QUESTIONE DEPURATORE, GLI ARTIGIANI DI PREMANA: “FALSO DIRE CHE SCARICHIAMO ZINCO, SEMPLICEMENTE NON LO USIAMO…”



PREMANA – Sono a dir poco arrabbiati, gli artigiani premanesi, alla luce delle dichiarazioni dell’ex n. 1 di Idroservice Gianfranco Castelli a proposito della annosa polemica su presunti sversamenti di zinco nel depuratore del paese – appunto da parte aziende artigianali.

“Il Distretto produttivo di Premana di forbici e coltelli – annotano – dà lavoro a più di 400 persone ed è una eccellenza produttiva italiana che, nel 2016, ha esportato oltre il 92% del suo fatturato (12 milioni di articoli da taglio prodotti), in più di 28 paesi al mondo. Il Signor Gianfranco Castelli, ex Amministratore di Idroservice ed ex Sindaco di Lomagna, avrebbe quindi ora il tempo per esercitare l’arte del rispetto e della riflessione prima di impegnarsi in dichiarazioni opinabili. Se ritiene, come ha affermato, che “ ci sono… singoli artigiani che realizzano forbici e coltelli in nero negli scantinati. E spesso tutti loro immettono in rete zinco…”, avrà sicuramente le prove di quanto sostiene e potrà procedere presso le autorità competenti”.

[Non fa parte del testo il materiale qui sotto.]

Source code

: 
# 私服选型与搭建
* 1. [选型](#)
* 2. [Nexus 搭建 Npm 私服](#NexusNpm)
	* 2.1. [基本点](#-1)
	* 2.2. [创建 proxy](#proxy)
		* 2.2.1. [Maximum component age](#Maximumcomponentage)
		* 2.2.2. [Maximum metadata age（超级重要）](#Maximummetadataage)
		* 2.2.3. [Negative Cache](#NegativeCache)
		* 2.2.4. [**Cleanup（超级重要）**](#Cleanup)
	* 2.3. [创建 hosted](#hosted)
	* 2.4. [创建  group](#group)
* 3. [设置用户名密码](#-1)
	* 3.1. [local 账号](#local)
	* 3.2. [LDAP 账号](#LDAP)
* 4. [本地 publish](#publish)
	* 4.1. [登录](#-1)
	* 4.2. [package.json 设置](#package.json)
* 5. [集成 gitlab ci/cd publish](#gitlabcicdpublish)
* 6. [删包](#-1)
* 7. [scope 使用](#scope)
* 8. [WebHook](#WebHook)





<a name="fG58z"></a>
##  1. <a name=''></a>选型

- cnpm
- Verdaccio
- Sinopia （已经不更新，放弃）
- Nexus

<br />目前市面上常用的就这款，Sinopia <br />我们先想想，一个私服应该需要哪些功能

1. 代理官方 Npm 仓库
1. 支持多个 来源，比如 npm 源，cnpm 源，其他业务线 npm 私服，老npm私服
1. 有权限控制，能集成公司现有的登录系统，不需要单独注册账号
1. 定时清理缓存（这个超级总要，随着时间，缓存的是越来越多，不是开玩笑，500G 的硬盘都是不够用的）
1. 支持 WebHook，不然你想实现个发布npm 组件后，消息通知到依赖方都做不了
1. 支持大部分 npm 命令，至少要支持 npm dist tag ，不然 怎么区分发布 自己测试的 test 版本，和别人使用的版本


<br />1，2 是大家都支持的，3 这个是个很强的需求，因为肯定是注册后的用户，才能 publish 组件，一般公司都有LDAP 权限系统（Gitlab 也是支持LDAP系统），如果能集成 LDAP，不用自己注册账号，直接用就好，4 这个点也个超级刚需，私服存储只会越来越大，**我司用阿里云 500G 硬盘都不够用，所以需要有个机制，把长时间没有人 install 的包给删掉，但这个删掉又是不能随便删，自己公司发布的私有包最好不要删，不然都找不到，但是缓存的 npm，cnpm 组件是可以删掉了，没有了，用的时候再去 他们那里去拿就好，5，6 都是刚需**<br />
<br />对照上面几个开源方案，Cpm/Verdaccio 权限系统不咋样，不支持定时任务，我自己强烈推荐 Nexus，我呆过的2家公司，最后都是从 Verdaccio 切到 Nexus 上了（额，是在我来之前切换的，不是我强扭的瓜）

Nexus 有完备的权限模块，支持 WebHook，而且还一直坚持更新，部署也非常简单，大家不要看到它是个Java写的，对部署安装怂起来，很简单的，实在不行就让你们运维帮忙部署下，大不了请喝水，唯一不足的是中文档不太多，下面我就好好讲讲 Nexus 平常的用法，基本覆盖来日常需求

“Dovrebbe inoltre sapere – incalza una nota del Gruppo Artigiani di Premana -, da Ingegnere quale è, che i singoli artigiani produttori, durante le fasi di lavorazione di forbici e coltelli, non effettuano alcun processo interno di zincatura propriamente detto e quindi non vi è alcuna possibilità che essi possano immettere direttamente in rete scarichi di zinco: semplicemente perché non lo usano. Le Aziende del distretto di Premana hanno sempre collaborato in modo attivo e trasparente con tutte le autorità competenti per isolare e individuare chi non rispettasse la legge e hanno investito in questi anni, ognuna, diverse decine e centinaia di migliaia di euro in impianti e sistemi per adeguarsi alle normative ambientali”.

“Di certo ci sono invece questi due fatti – attaccano infine gli artigiani -: le tariffe imposte alle Aziende sulla depurazione e sul consumo di acqua nel frattempo sono invece aumentate anche di 10 volte nel corso di questi ultimi anni, in singolare sincrono parallelo aumento ai carrozzoni e alle poltrone di burocrati e politici proliferate sul circo della gestione pubblica dell’acqua: spettacolo ovviamente gratuito perché tutto “volontariamente” offerto (fino a quando le Aziende poi chiudono) da questo iperbolico incrementodelle tariffe. Mentre i soldi per la unica vera cosa che i gestori e titolari della rete idrica e di depurazione avrebbero dovuto fare, ovvero il nuovo depuratore di Premana con le sezioni separate per gli scarichi civili e industriali, sono, ovviamente, finiti”.